Très rapidement, les Baudon se font connaître par le public professionnel et l’importance de la librairie doit beaucoup aux brigades de restaurants. A l’époque, les brigades étaient encore en coupure (les employés de restaurant travaillant à la fois pour le service du déjeuner et celui du dîner, d’où une pause de quelques heures entre les deux repas, NDLR). Ça s’est su qu’il y avait des pépites sur place donc en fait les mecs venaient passer leur coupure à la librairie. Et c’est toujours quelque chose qui se fait. C’est, je pense, dans l’ADN de la Librairie Gourmande de laisser les gens prendre leur temps et feuilleter. Nous, on a des personnes qui passent trois heures sur des livres, qui vont prendre des notes et tout ça. D’où le canapé à l’étage.
Et en 2002, les fondateurs prennent leur retraite…
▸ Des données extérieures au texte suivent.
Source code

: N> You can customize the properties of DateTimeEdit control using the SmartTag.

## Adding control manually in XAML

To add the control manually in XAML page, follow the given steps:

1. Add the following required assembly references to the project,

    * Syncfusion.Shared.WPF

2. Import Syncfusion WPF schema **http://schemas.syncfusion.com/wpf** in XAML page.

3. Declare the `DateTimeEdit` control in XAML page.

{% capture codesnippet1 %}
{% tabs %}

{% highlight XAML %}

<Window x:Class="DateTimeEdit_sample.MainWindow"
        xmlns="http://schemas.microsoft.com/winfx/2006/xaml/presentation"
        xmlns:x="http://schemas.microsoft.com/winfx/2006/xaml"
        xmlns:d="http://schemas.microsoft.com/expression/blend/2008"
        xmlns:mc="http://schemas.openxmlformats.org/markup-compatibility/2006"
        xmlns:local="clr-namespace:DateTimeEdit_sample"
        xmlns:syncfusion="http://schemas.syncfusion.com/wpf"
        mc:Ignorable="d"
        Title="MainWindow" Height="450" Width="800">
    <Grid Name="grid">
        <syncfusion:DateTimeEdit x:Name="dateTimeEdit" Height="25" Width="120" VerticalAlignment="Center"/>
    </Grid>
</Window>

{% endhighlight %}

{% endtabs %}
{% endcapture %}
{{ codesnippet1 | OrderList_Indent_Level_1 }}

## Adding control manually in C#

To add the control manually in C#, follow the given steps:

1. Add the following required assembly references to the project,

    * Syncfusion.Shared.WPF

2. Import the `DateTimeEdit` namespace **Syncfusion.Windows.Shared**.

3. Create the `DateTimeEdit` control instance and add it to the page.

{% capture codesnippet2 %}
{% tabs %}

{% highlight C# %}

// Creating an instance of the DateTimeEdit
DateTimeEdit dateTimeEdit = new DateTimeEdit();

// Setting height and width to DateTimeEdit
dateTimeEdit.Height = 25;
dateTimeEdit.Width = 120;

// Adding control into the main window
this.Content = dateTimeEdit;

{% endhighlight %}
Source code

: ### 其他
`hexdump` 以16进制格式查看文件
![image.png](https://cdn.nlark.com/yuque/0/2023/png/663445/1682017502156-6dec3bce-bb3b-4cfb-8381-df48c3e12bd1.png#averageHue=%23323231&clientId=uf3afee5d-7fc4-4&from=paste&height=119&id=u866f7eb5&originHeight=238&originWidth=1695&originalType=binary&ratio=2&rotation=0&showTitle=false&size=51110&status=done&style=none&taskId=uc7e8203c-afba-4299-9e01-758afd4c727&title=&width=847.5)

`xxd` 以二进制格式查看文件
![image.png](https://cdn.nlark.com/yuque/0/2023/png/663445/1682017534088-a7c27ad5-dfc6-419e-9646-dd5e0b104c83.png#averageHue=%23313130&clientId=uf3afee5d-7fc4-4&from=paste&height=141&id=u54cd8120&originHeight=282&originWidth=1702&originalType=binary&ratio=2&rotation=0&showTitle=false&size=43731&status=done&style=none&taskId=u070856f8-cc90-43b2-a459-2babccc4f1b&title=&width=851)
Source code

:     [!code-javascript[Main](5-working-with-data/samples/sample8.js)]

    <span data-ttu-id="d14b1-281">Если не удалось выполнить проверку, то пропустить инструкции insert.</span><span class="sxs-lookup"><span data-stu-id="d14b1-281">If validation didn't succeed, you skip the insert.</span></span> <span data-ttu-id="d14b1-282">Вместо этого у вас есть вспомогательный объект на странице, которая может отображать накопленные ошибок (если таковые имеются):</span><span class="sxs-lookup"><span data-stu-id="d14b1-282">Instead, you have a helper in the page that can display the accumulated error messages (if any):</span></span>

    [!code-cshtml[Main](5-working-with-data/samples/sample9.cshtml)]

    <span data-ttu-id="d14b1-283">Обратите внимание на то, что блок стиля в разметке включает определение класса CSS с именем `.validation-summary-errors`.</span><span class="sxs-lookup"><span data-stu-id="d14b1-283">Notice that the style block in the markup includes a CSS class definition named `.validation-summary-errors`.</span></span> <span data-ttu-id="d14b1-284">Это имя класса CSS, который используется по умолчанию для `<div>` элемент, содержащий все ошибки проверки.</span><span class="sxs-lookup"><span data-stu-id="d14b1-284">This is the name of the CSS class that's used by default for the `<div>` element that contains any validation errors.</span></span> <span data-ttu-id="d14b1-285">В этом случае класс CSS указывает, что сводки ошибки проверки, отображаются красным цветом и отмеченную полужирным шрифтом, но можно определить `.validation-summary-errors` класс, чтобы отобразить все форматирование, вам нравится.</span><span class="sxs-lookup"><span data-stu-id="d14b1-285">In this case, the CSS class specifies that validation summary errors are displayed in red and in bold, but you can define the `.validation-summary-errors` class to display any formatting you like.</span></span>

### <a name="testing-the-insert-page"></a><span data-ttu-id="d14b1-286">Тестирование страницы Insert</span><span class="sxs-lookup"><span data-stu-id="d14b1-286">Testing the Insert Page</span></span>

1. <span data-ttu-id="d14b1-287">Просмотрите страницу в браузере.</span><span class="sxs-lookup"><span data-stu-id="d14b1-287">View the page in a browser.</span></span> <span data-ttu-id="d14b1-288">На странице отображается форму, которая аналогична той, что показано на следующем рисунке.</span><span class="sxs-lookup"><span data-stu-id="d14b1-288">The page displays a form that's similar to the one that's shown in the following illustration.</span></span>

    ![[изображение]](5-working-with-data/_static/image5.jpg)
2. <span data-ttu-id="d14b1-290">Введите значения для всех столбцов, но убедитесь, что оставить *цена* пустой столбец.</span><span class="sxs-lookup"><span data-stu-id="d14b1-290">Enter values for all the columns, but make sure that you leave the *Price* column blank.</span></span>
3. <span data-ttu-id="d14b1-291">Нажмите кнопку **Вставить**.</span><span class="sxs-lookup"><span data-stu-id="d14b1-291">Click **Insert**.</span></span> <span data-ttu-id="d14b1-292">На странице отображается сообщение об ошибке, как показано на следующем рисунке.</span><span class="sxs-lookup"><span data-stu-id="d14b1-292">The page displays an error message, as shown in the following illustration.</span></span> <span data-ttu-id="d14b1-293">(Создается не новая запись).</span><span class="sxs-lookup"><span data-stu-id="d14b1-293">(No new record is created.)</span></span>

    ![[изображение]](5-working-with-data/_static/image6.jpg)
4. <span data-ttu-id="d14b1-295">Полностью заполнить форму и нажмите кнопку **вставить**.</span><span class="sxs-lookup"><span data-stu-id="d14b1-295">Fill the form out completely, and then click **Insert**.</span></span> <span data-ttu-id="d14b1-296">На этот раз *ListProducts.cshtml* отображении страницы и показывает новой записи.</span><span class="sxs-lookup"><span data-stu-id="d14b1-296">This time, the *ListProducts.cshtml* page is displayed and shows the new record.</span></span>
Ils la prennent mais ne trouvent personne pour racheter. Leur fille Véronique n’a pas les moyens pour : c’est Amy Prévost, une voisine richissime qui habite au-dessus, qui va acquérir l’adresse. Son mari était patron du Crédit Lyonnais Private Equity. Elle était de son côté l’héritière d’une très grosse fortune. Leur mariage avait eu lieu à Monaco je crois. En fait, elle n'a pas pu se résoudre à ce que ça ferme, donc elle a racheté, elle était habitante de l’immeuble et je pense qu’il y avait ce côté un peu fantasme de l’Américaine à Paris. Amy va alors se jeter un peu à coeur perdu dans la librairie, reprenant la salariée déjà présente dans les murs, Annick ainsi que Véronique donc, fille des anciens propriétaires et spécialiste des livres anciens. Il faut se souvenir qu’en 2002, la France met en place les 35 heures. Et l’Américaine se retrouve donc avec deux salariées qui ont des récup’ tout le temps… Un enfer sur terre alors qu’elle avait déjà trois jeunes enfants. Elle s’occupait de ces derniers, faisait la fermeture, remontait avec la compta… Pour elle, ça devait être une danseuse cette librairie mais elle y a bossé beaucoup plus que ce qu’elle avait pu imaginer. Donc moi, quand je la rencontre en septembre 2006, elle veut vendre, c’était trop gros pour elle
Comment se fait la rencontre avec toi ?
Je venais de quitter le monde universitaire, j'avais fait un business plan dans le secteur de la cuisine pour monter un concept de boutique en ligne, et on m'a conseillé d'aller rencontrer Amy Prévost car nous avions des développements communs. Sauf qu’Amy ne voulait pas du tout développer, elle souhaitait vendre la librairie. Je ne voulais pas forcément de boutique physique mais j’ai senti que la Librairie Gourmande était une belle endormie à développer. Deux mois plus tard, je faisais un stage de huit jours à l’école de la librairie. J’ai tout de suite dit que le magasin était trop petit (ça devait faire 25 mètres carrés côté public), que je ne reprenais que le fonds de commerce, pas le droit au bail. Je n’ai pas trouvé de local dans le quartier donc j’ai voulu être du côté de la rue Montmartre (dans le 2ème arrondissement de Paris, NDLR), rue des boutiques dédiées au matériel professionnel pour cuisiniers. Aujourd’hui, on a 90 m2 au rez-de-chaussée et 40 à l’étage. Et je touche du bois mais normalement, on déménage en février prochain. Retour rive gauche pour les 40 ans de la librairie en 2025.
Pourquoi ?
Mon loyer a beaucoup trop augmenté, ça devient impraticable ici. Et puis, ce qu’il faut voir, c’est que le contexte n’est plus du tout le même. C'est-à-dire qu’à la fin des années 2000, début des années 2010, on a eu vraiment toute l'explosion du livre de cuisine et je me devais d'accompagner ça. On commençait à avoir vraiment beaucoup de livres. Cette explosion est retombée vers 2016-2017. C’est là où le succès de Simplisme (collection d’Hachette du photographe et cuisinier Jean-François Mallet, vendue à des millions d’exemplaires, NDLR) a été un peu l’arbre qui cachait la forêt : le livre et ses déclinaisons drainaient tellement de ventes à la fois en nombre d’exemplaires et en chiffre d’affaires que personne n’a vu que le marché se pétait la gueule mais c’était le cas. Le marché commençait à chuter fortement et puis ça a repris avec le Covid.